Exercise directions:
Below are entries; repeat exactly, and nothing else, the lines from the one holding "text [150, 150, 1090, 255]" through the one holding "Document page, 1275x1650 pixels.", inclusive. Leave the pictures out.

[[ Data supplied open ]]

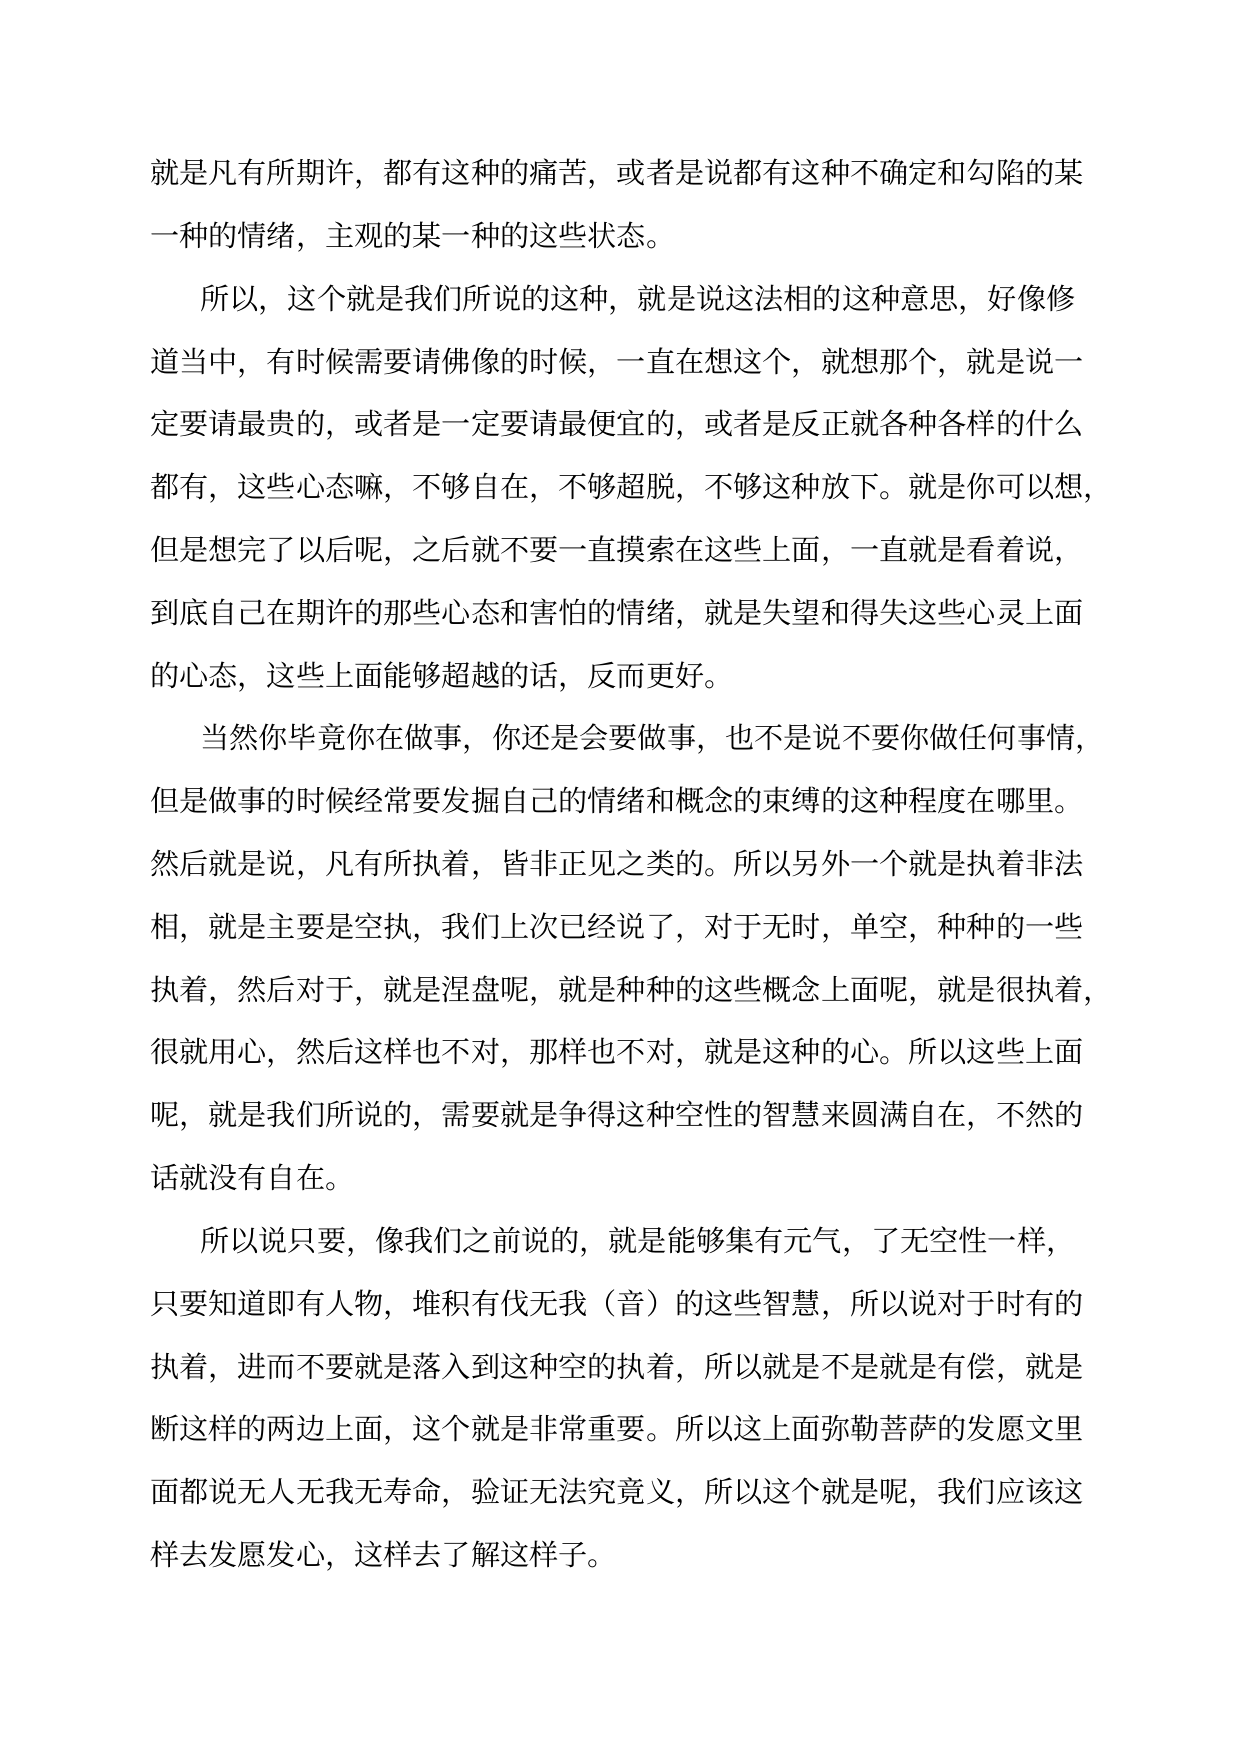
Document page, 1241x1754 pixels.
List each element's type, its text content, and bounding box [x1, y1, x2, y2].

text 所以，这个就是我们所说的这种，就是说这法相的这种意思，好像修道当中，有时候需要请佛像的时候，一直在想这个，就想那个，就是说一定要请最贵的，或者是一定要请最便宜的，或者是反正就各种各样的什么都有，这些心态嘛，不够自在，不够超脱，不够这种放下。就是你可以想，但是想完了以后呢，之后就不要一直摸索在这些上面，一直就是看着说，到底自己在期许的那些心态和害怕的情绪，就是失望和得失这些心灵上面的心态，这些上面能够超越的话，反而更好。 [150, 276, 1090, 694]
text 当然你毕竟你在做事，你还是会要做事，也不是说不要你做任何事情，但是做事的时候经常要发掘自己的情绪和概念的束缚的这种程度在哪里。然后就是说，凡有所执着，皆非正见之类的。所以另外一个就是执着非法相，就是主要是空执，我们上次已经说了，对于无时，单空，种种的一些执着，然后对于，就是涅盘呢，就是种种的这些概念上面呢，就是很执着，很就用心，然后这样也不对，那样也不对，就是这种的心。所以这些上面呢，就是我们所说的，需要就是争得这种空性的智慧来圆满自在，不然的话就没有自在。 [150, 715, 1090, 1197]
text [150, 150, 1090, 255]
text 所以说只要，像我们之前说的，就是能够集有元气，了无空性一样，只要知道即有人物，堆积有伐无我（音）的这些智慧，所以说对于时有的执着，进而不要就是落入到这种空的执着，所以就是不是就是有偿，就是断这样的两边上面，这个就是非常重要。所以这上面弥勒菩萨的发愿文里面都说无人无我无寿命，验证无法究竟义，所以这个就是呢，我们应该这样去发愿发心，这样去了解这样子。 [150, 1218, 1090, 1574]
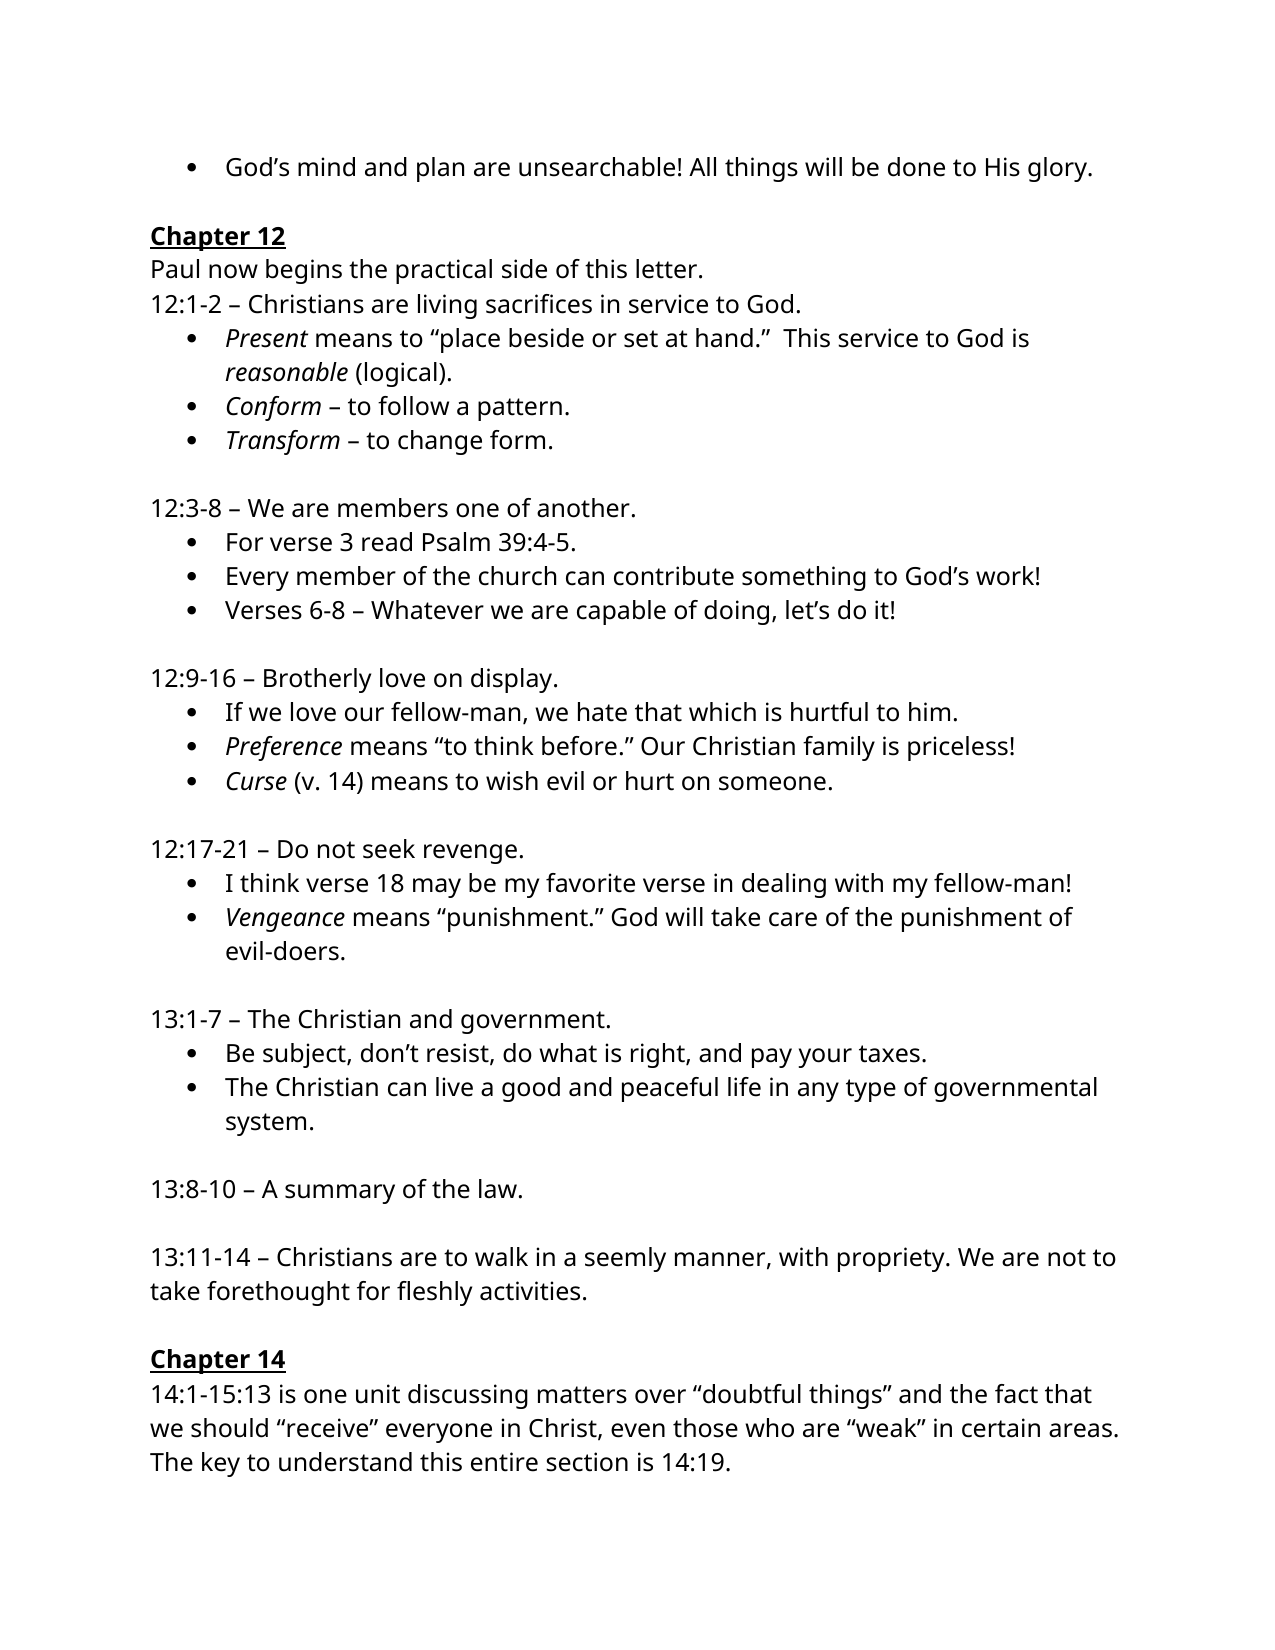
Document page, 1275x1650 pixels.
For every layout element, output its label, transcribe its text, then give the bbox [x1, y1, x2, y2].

list Present means to “place beside or set at hand.” This service to God is reasonable (logical). [187, 320, 1125, 388]
list God’s mind and plan are unsearchable! All things will be done to His glory. [187, 150, 1125, 184]
list Verses 6-8 – Whatever we are capable of doing, let’s do it! [187, 593, 1125, 627]
list Every member of the church can contribute something to God’s work! [187, 559, 1125, 593]
text 12:3-8 – We are members one of another. [150, 491, 1125, 525]
text 14:1-15:13 is one unit discussing matters over “doubtful things” and the fact that we should “receive” everyone in Christ, even those who are “weak” in certain areas. [150, 1376, 1125, 1444]
text Paul now begins the practical side of this letter. [150, 252, 1125, 286]
list The Christian can live a good and peaceful life in any type of governmental system. [187, 1070, 1125, 1138]
text 12:1-2 – Christians are living sacrifices in service to God. [150, 286, 1125, 320]
text 13:1-7 – The Christian and government. [150, 1002, 1125, 1036]
list Transform – to change form. [187, 422, 1125, 457]
text 13:11-14 – Christians are to walk in a seemly manner, with propriety. We are not to take forethought for fleshly activities. [150, 1240, 1125, 1308]
list Be subject, don’t resist, do what is right, and pay your taxes. [187, 1036, 1125, 1070]
text The key to understand this entire section is 14:19. [150, 1444, 1125, 1478]
text Chapter 12 [150, 218, 1125, 252]
list Preference means “to think before.” Our Christian family is priceless! [187, 729, 1125, 763]
text 12:17-21 – Do not seek revenge. [150, 831, 1125, 865]
text Chapter 14 [150, 1342, 1125, 1376]
list For verse 3 read Psalm 39:4-5. [187, 525, 1125, 559]
list I think verse 18 may be my favorite verse in dealing with my fellow-man! [187, 865, 1125, 899]
list Curse (v. 14) means to wish evil or hurt on someone. [187, 763, 1125, 797]
text 12:9-16 – Brotherly love on display. [150, 661, 1125, 695]
text 13:8-10 – A summary of the law. [150, 1172, 1125, 1206]
list Vengeance means “punishment.” God will take care of the punishment of evil-doers. [187, 899, 1125, 967]
list If we love our fellow-man, we hate that which is hurtful to him. [187, 695, 1125, 729]
list Conform – to follow a pattern. [187, 388, 1125, 422]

[[ Data supplied closed ]]

Exercise output:
text [150, 150, 1090, 255]
text 所以说只要，像我们之前说的，就是能够集有元气，了无空性一样，只要知道即有人物，堆积有伐无我（音）的这些智慧，所以说对于时有的执着，进而不要就是落入到这种空的执着，所以就是不是就是有偿，就是断这样的两边上面，这个就是非常重要。所以这上面弥勒菩萨的发愿文里面都说无人无我无寿命，验证无法究竟义，所以这个就是呢，我们应该这样去发愿发心，这样去了解这样子。 [150, 1218, 1090, 1574]
Document page, 1275x1650 pixels.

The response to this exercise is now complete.